(Stored data entries)
● ● ●

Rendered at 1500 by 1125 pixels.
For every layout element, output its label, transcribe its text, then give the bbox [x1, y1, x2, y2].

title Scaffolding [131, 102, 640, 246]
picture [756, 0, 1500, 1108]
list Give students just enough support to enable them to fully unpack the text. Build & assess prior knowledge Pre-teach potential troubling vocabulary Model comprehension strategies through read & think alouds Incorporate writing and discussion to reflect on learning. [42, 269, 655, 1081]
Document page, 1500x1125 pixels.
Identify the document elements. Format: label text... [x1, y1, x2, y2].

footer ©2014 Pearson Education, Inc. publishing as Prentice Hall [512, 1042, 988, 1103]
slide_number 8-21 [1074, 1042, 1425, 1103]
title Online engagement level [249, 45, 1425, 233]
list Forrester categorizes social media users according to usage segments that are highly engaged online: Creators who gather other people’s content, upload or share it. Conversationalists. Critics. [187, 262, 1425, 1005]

● ● ●

▶ _PROMPT_
Filter the data for the string "pixels" and copy every line that has it.

▶ _TASK ANSWER_
Rendered at 1500 by 1125 pixels.
Document page, 1500x1125 pixels.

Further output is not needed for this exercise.